Title: Moths fight back: arms race in the cloud forest
Author: Rivera, Diana Pamela
View Online: njit-etd2016-083
(x, 43 pages ~ 2.9 MB pdf)
Department: Federated Biological Sciences Department of NJIT and Rutgers-Newark
Degree: Master of Science
Program: Biology
Document Type: Thesis
Advisory Committee: Fortune, Eric Scott (Committee chair)
Soares, Daphne F. (Committee member)
Flammang-Lockyer, Brooke Elizabeth (Committee member)
Date: 2016-01
Keywords: Ultrasonic stimuli
Flight response
Acoustic response
Amastus hyalina
Moths
Bats
Availability: Unrestricted
Abstract:

Moths and bats engage in a coevolutionary arm race, where the same signals bats use to find moths are being used by moths to avoid bats. Moths evolve not only behavioral but acoustic responses to avoid predation by bats. This research examines one small component of a complex, multispecies arm race between moths and bats. In this study we found that the moth Amastus hyalina displayed both flight and acoustic responses to ultrasonic stimuli.

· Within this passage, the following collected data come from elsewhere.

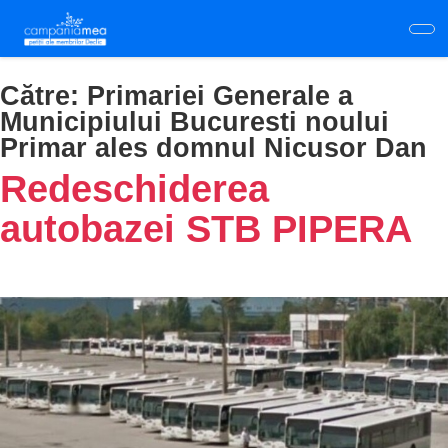
Skip
to
main
content
Către:
Primariei Generale a
Municipiului Bucuresti noului
Primar ales domnul Nicusor Dan
Redeschiderea
autobazei STB PIPERA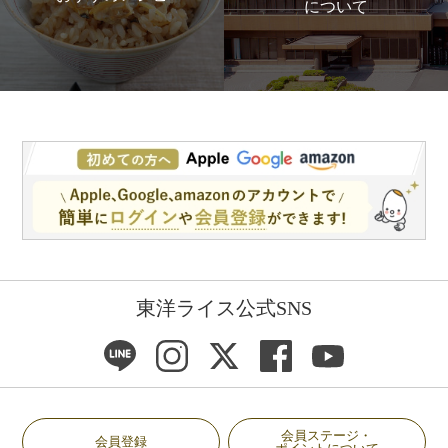
について
東洋ライス公式SNS
会員ステージ・
会員登録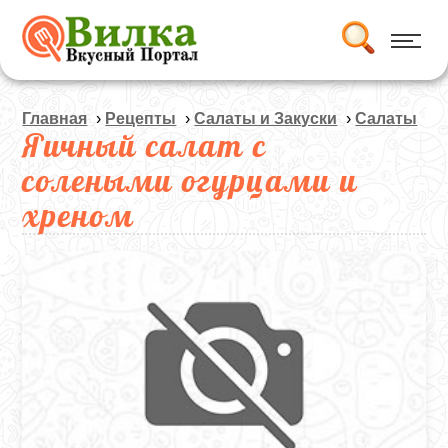
Главная
›
Рецепты
›
Салаты и Закуски
›
Салаты
Яичный салат с
солеными огурцами и
хреном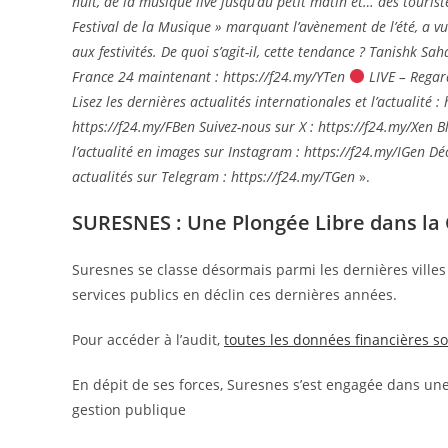
nuit, de la musique live jusqu’au petit matin et… des tourist
Festival de la Musique » marquant l’avènement de l’été, a v
aux festivités. De quoi s’agit-il, cette tendance ? Tanishk
France 24 maintenant : https://f24.my/YTen
LIVE – Regard
Lisez les dernières actualités internationales et l’actualit
https://f24.my/FBen Suivez-nous sur X : https://f24.my/Xen B
l’actualité en images sur Instagram : https://f24.my/IGen Dé
actualités sur Telegram : https://f24.my/TGen
».
SURESNES : Une Plongée Libre dans la 
Suresnes se classe désormais parmi les dernières villes
services publics en déclin ces dernières années.
Pour accéder à l’audit,
toutes les données financières so
En dépit de ses forces, Suresnes s’est engagée dans une
gestion publique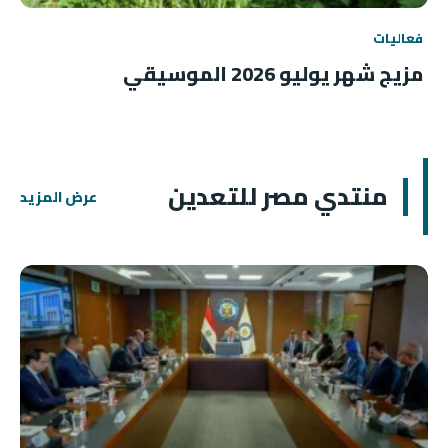
فعاليات
مزيج شهر يوليو 2026 الموسيقي
منتدي مصر للتعدين
عرض المزيد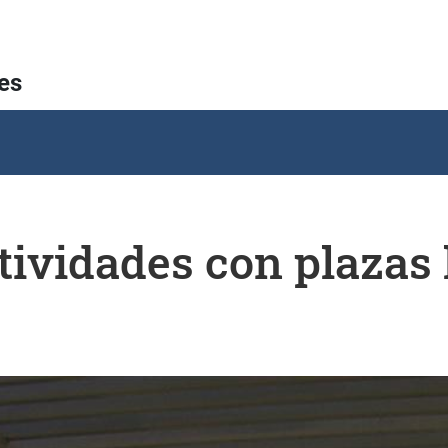
res
tividades con plazas 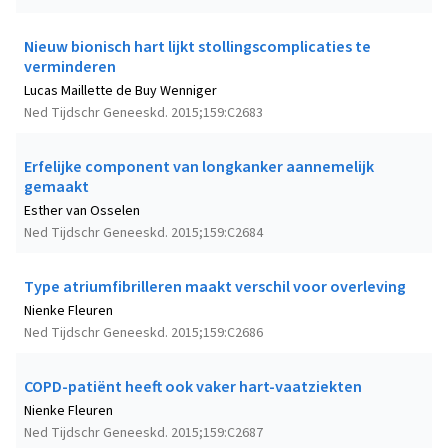
Nieuw bionisch hart lijkt stollingscomplicaties te
verminderen
Lucas Maillette de Buy Wenniger
Ned Tijdschr Geneeskd. 2015;159:C2683
Erfelijke component van longkanker aannemelijk
gemaakt
Esther van Osselen
Ned Tijdschr Geneeskd. 2015;159:C2684
Type atriumfibrilleren maakt verschil voor overleving
Nienke Fleuren
Ned Tijdschr Geneeskd. 2015;159:C2686
COPD-patiënt heeft ook vaker hart-vaatziekten
Nienke Fleuren
Ned Tijdschr Geneeskd. 2015;159:C2687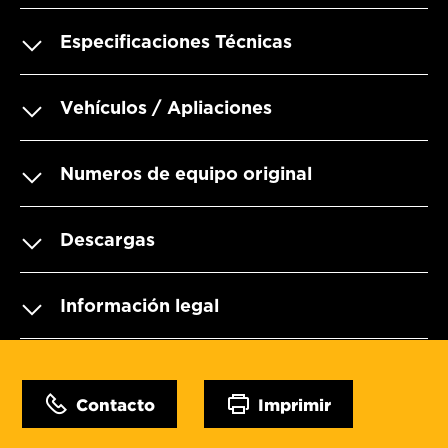
Especificaciones Técnicas
Vehículos / Apliaciones
Numeros de equipo original
Descargas
Información legal
Contacto
Imprimir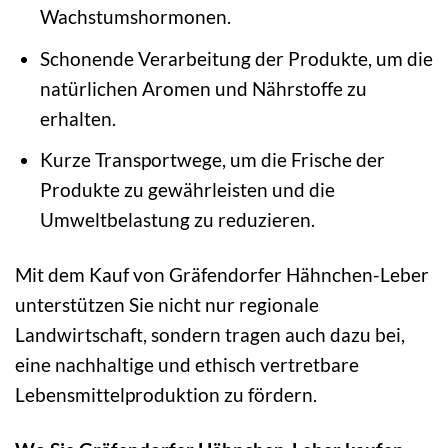
Wachstumshormonen.
Schonende Verarbeitung der Produkte, um die
natürlichen Aromen und Nährstoffe zu
erhalten.
Kurze Transportwege, um die Frische der
Produkte zu gewährleisten und die
Umweltbelastung zu reduzieren.
Mit dem Kauf von Gräfendorfer Hähnchen-Leber
unterstützen Sie nicht nur regionale
Landwirtschaft, sondern tragen auch dazu bei,
eine nachhaltige und ethisch vertretbare
Lebensmittelproduktion zu fördern.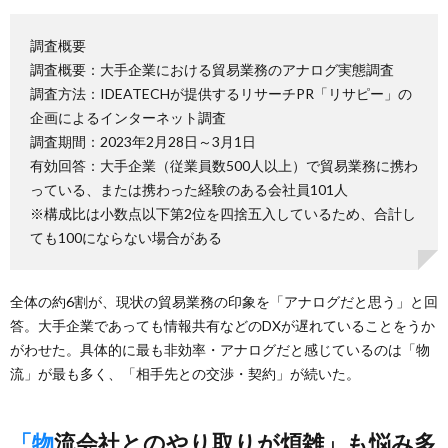
調査概要
調査概要：大手企業における貿易業務のアナログ実態調査
調査方法：IDEATECHが提供するリサーチPR「リサピー」の
企画によるインターネット調査
調査期間：2023年2月28日～3月1日
有効回答：大手企業（従業員数500人以上）で貿易業務に携わ
っている、または携わった経験のある会社員101人
※構成比は小数点以下第2位を四捨五入しているため、合計し
ても100にならない場合がある
全体の約6割が、現状の貿易業務の印象を「アナログだと思う」と回
答。大手企業であっても情報共有などのDXが遅れていることをうか
がわせた。具体的に最も非効率・アナログだと感じているのは「物
流」が最も多く、「相手先との交渉・契約」が続いた。
「物流会社とのやり取りが煩雑」も悩み多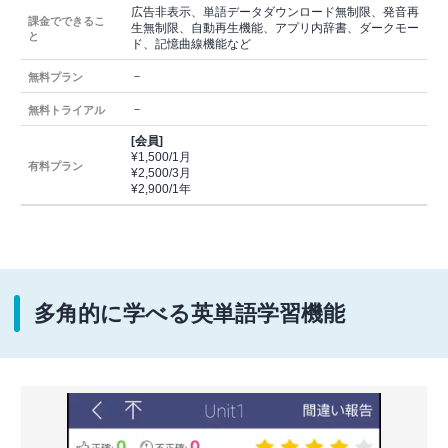
広告非表示、単語データダウンロード無制限、発音再
課金でできるこ
生無制限、自動再生機能、アプリ内辞書、ダークモー
と
ド、記憶曲線機能など
－
無料プラン
－
無料トライアル
[会員]
¥1,500/1月
有料プラン
¥2,500/3月
¥2,900/1年
多角的に学べる英単語学習機能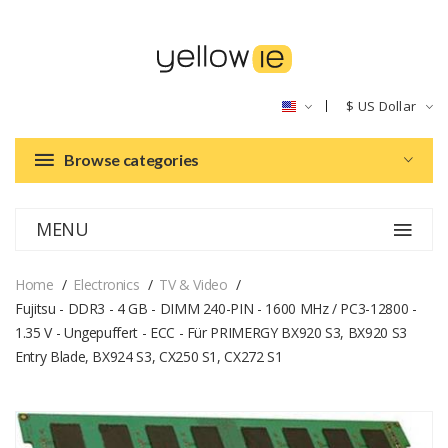
$
US Dollar
Browse categories
MENU
Home
Electronics
TV & Video
Fujitsu - DDR3 - 4 GB - DIMM 240-PIN - 1600 MHz / PC3-12800 -
1.35 V - Ungepuffert - ECC - Für PRIMERGY BX920 S3, BX920 S3
Entry Blade, BX924 S3, CX250 S1, CX272 S1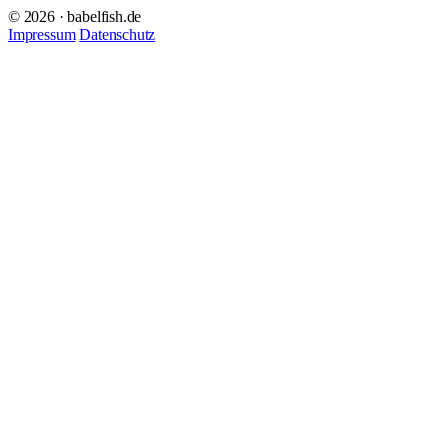
© 2026 · babelfish.de
Impressum
Datenschutz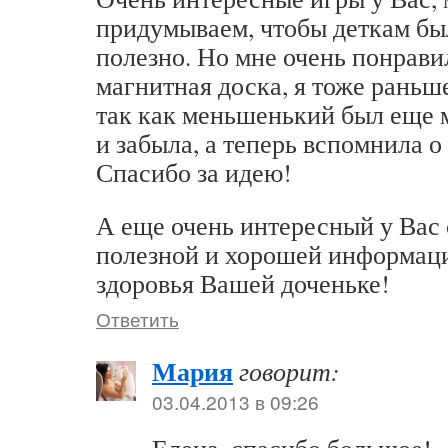
придумываем, чтобы деткам бы
полезно. Но мне очень понрав
магнитная доска, я тоже раньше
так как меньшенький был еще м
и забыла, а теперь вспомнила о
Спасибо за идею!
А еще очень интересный у Вас 
полезной и хорошей информаци
здоровья Вашей доченьке!
Ответить
Мария
говорит:
03.04.2013 в 09:26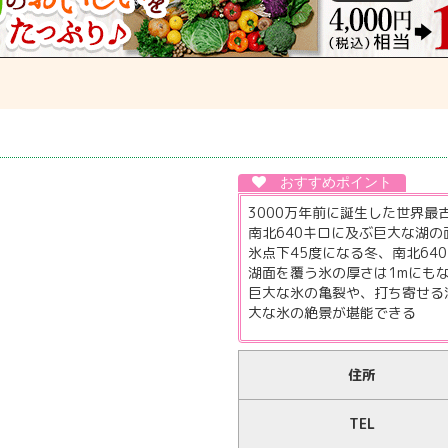
3000万年前に誕生した世界最
南北640キロに及ぶ巨大な湖の
氷点下45度になる冬、南北64
湖面を覆う氷の厚さは1mにも
巨大な氷の亀裂や、打ち寄せる
大な氷の絶景が堪能できる
住所
TEL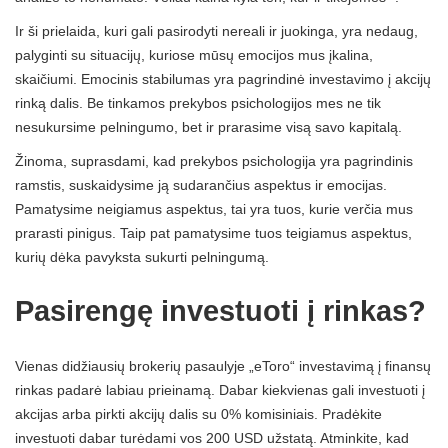
Ir ši prielaida, kuri gali pasirodyti nereali ir juokinga, yra nedaug,
palyginti su situacijų, kuriose mūsų emocijos mus įkalina,
skaičiumi. Emocinis stabilumas yra pagrindinė investavimo į akcijų
rinką dalis. Be tinkamos prekybos psichologijos mes ne tik
nesukursime pelningumo, bet ir prarasime visą savo kapitalą.
Žinoma, suprasdami, kad prekybos psichologija yra pagrindinis
ramstis, suskaidysime ją sudarančius aspektus ir emocijas.
Pamatysime neigiamus aspektus, tai yra tuos, kurie verčia mus
prarasti pinigus. Taip pat pamatysime tuos teigiamus aspektus,
kurių dėka pavyksta sukurti pelningumą.
Pasirengę investuoti į rinkas?
Vienas didžiausių brokerių pasaulyje „eToro“ investavimą į finansų
rinkas padarė labiau prieinamą. Dabar kiekvienas gali investuoti į
akcijas arba pirkti akcijų dalis su 0% komisiniais. Pradėkite
investuoti dabar turėdami vos 200 USD užstatą. Atminkite, kad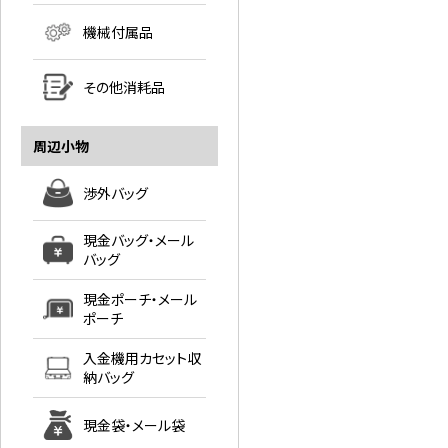
機械付属品
その他消耗品
周辺小物
渉外バッグ
現金バッグ・メール
バッグ
現金ポーチ・メール
ポーチ
入金機用カセット収
納バッグ
現金袋・メール袋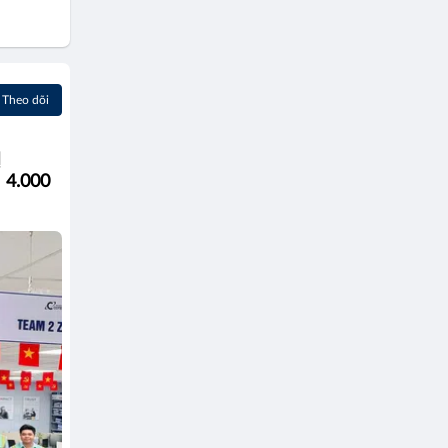
Theo dõi
Ị
4.000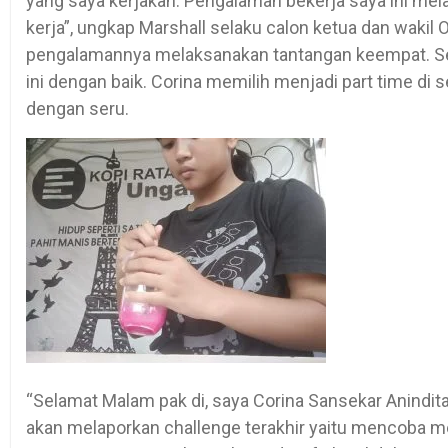
yang saya kerjakan. Pengalaman bekerja saya ini melat
kerja”, ungkap Marshall selaku calon ketua dan wakil
pengalamannya melaksanakan tantangan keempat. S
ini dengan baik. Corina memilih menjadi part time di s
dengan seru.
“Selamat Malam pak di, saya Corina Sansekar Anindit
akan melaporkan challenge terakhir yaitu mencoba me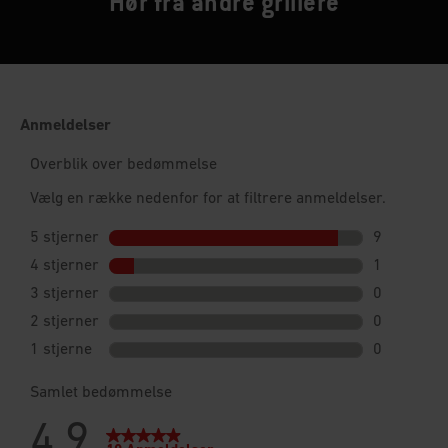
Hør fra andre grillere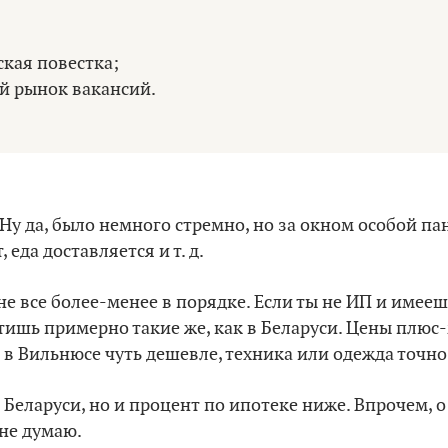
кая повестка;
й рынок вакансий.
Ну да, было немного стремно, но за окном особой па
 еда доставляется и т. д.
е все более-менее в порядке. Если ты не ИП и имее
атишь примерно такие же, как в Беларуси. Цены плюс
в Вильнюсе чуть дешевле, техника или одежда точно
 Беларуси, но и процент по ипотеке ниже. Впрочем, 
 не думаю.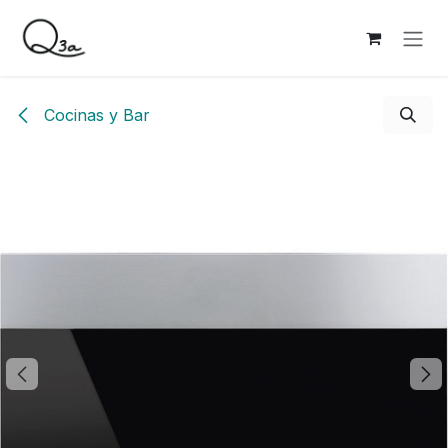
Ir al contenido
Cocinas y Bar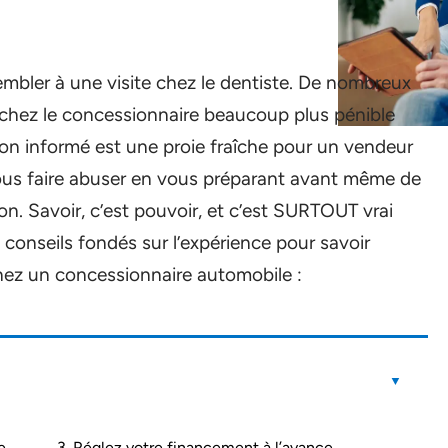
embler à une visite chez le dentiste. De nombreux
e chez le concessionnaire beaucoup plus pénible
non informé est une proie fraîche pour un vendeur
ous faire abuser en vous préparant avant même de
on. Savoir, c’est pouvoir, et c’est SURTOUT vrai
 conseils fondés sur l’expérience pour savoir
hez un concessionnaire automobile :
e
3. Réglez votre financement à l’avance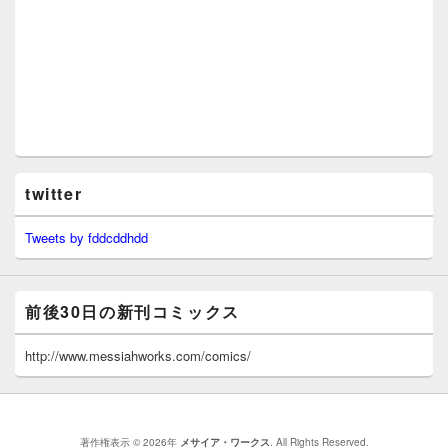
twitter
Tweets by fddcddhdd
前後30日の新刊コミックス
http://www.messiahworks.com/comics/
著作権表示 © 2026年
メサイア・ワークス
. All Rights Reserved.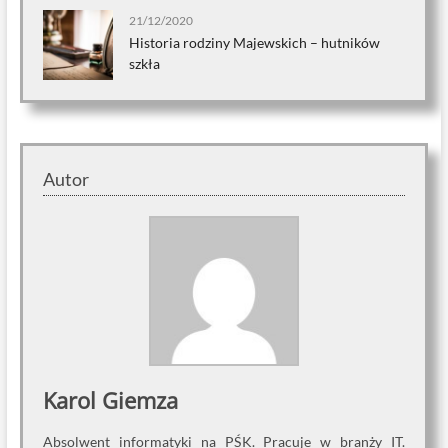
21/12/2020
Historia rodziny Majewskich – hutników
szkła
Autor
Karol Giemza
Absolwent informatyki na PŚK. Pracuje w branży IT.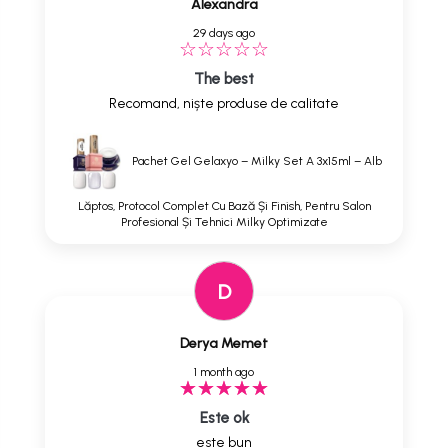
Alexandra
29 days ago
The best
Recomand, niște produse de calitate
Pachet Gel Gelaxyo – Milky Set A 3x15ml – Alb
Lăptos, Protocol Complet Cu Bază Și Finish, Pentru Salon
Profesional Și Tehnici Milky Optimizate
D
Derya Memet
1 month ago
Este ok
este bun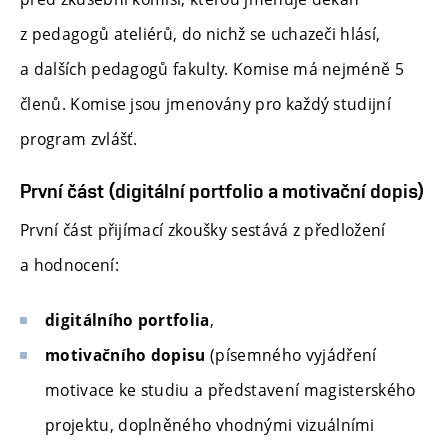
z pedagogů ateliérů, do nichž se uchazeči hlásí,
a dalších pedagogů fakulty. Komise má nejméně 5
členů. Komise jsou jmenovány pro každý studijní
program zvlášť.
První část (digitální portfolio a motivační dopis)
První část přijímací zkoušky sestává z předložení
a hodnocení:
,
digitálního portfolia
(písemného vyjádření
motivačního dopisu
motivace ke studiu a představení magisterského
projektu, doplněného vhodnými vizuálními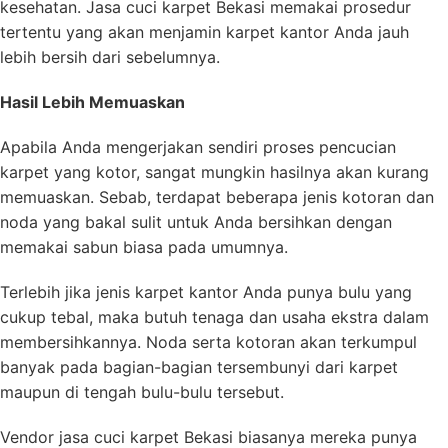
kesehatan. Jasa cuci karpet Bekasi memakai prosedur
tertentu yang akan menjamin karpet kantor Anda jauh
lebih bersih dari sebelumnya.
Hasil Lebih Memuaskan
Apabila Anda mengerjakan sendiri proses pencucian
karpet yang kotor, sangat mungkin hasilnya akan kurang
memuaskan. Sebab, terdapat beberapa jenis kotoran dan
noda yang bakal sulit untuk Anda bersihkan dengan
memakai sabun biasa pada umumnya.
Terlebih jika jenis karpet kantor Anda punya bulu yang
cukup tebal, maka butuh tenaga dan usaha ekstra dalam
membersihkannya. Noda serta kotoran akan terkumpul
banyak pada bagian-bagian tersembunyi dari karpet
maupun di tengah bulu-bulu tersebut.
Vendor jasa cuci karpet Bekasi biasanya mereka punya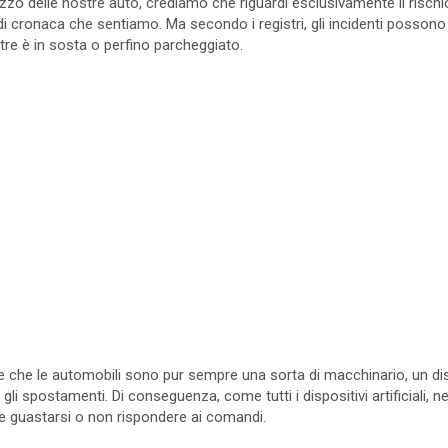
ilizzo delle nostre auto, crediamo che riguardi esclusivamente il rischi
 di cronaca che sentiamo. Ma secondo i registri, gli incidenti posson
ntre è in sosta o perfino parcheggiato.
che le automobili sono pur sempre una sorta di macchinario, un dis
gli spostamenti. Di conseguenza, come tutti i dispositivi artificiali,
be guastarsi o non rispondere ai comandi.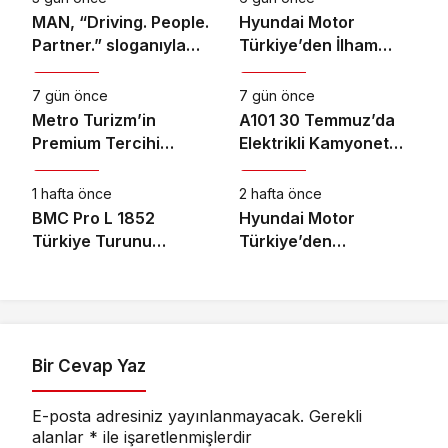
MAN, “Driving. People.
Hyundai Motor
Partner.” sloganıyla
Türkiye’den İlham
Otomotiv
Otomotiv
Eylül ayındaki IAA
Veren Gençlik Kampı
Transportation
7 gün önce
7 gün önce
2026’da
Metro Turizm’in
A101 30 Temmuz’da
Premium Tercihi
Elektrikli Kamyonet
Otomotiv
Otomotiv
Neoplan Skyliner Oldu
Satacak
1 hafta önce
2 hafta önce
BMC Pro L 1852
Hyundai Motor
Türkiye Turunu
Türkiye’den
Başarıyla Tamamladı
İşletmelere Özel
Finansman Çözümü:
Hyundai Leasing
Bir Cevap Yaz
E-posta adresiniz yayınlanmayacak.
Gerekli
alanlar
*
ile işaretlenmişlerdir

In tethered flight the tiger moth Amastus hyalina (Arctiinae) exhibits a complex array of reactions to ultrasonic tones that includes changes in flight and production of ultrasonic clicks. The changes in flight included change in wing beat frequency, amplitude of the stroke, a rotation of the wings, and deflection of the abdomen, legs, and antennae. The changes in flight displayed by moths reduce the cues that bats use for prey capture including the amplitude modulation of echoes from wingbeats. Moths produce the biggest returning echoes for frequencies between 20 to 35 kHz, which coincides with the frequencies used by most insectivorous bats in the location. The species of tiger moth that we studied is but one of many species at our field site, but we believe that similar antipredator mechanisms are widespread among tiger moths, and may also be found in other families of moths that have tympanic organs.